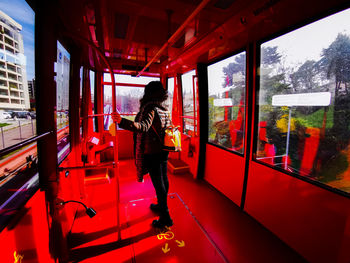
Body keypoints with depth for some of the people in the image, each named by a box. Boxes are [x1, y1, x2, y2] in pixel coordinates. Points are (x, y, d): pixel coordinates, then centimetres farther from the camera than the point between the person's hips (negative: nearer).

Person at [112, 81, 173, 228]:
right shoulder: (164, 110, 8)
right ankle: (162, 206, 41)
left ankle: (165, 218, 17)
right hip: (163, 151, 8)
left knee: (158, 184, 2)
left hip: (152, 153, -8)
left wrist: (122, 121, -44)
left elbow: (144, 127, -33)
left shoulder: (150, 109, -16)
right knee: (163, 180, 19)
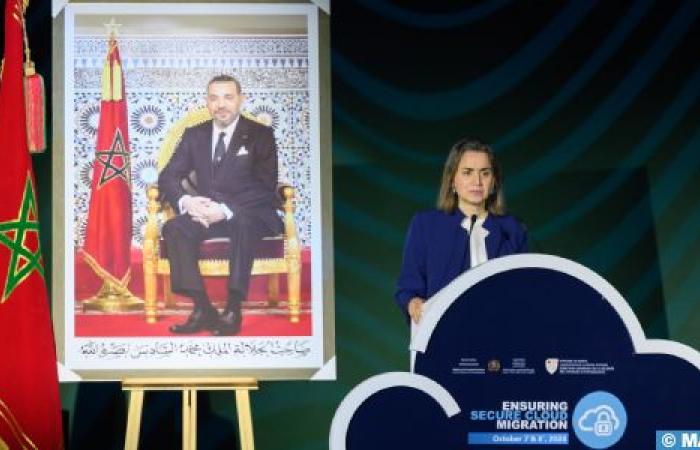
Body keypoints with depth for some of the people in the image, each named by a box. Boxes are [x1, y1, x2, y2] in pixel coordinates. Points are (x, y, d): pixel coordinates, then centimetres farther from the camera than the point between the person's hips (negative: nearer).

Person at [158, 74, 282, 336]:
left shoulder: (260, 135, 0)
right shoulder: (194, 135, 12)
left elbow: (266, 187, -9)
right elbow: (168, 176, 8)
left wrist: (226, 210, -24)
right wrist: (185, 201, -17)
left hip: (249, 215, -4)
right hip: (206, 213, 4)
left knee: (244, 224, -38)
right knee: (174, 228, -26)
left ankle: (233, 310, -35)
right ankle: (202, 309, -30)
==================================================
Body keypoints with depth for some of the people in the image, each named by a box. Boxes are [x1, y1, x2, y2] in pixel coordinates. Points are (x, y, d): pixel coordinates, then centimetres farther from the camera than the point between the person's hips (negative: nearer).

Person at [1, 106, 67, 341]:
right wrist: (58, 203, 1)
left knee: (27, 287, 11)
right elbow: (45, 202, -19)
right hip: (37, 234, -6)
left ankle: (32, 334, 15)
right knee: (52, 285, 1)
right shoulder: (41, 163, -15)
==================================================
Exercise: Copy the rows from the line that has "left hip: (249, 215, -4)" through the line that has "right ankle: (202, 309, -30)", substituting "heel" for "ankle" and leaving everything else as it is.

Task response:
left hip: (249, 215, -4)
right hip: (206, 213, 4)
left knee: (244, 224, -38)
right knee: (174, 228, -26)
left heel: (233, 310, -35)
right heel: (202, 309, -30)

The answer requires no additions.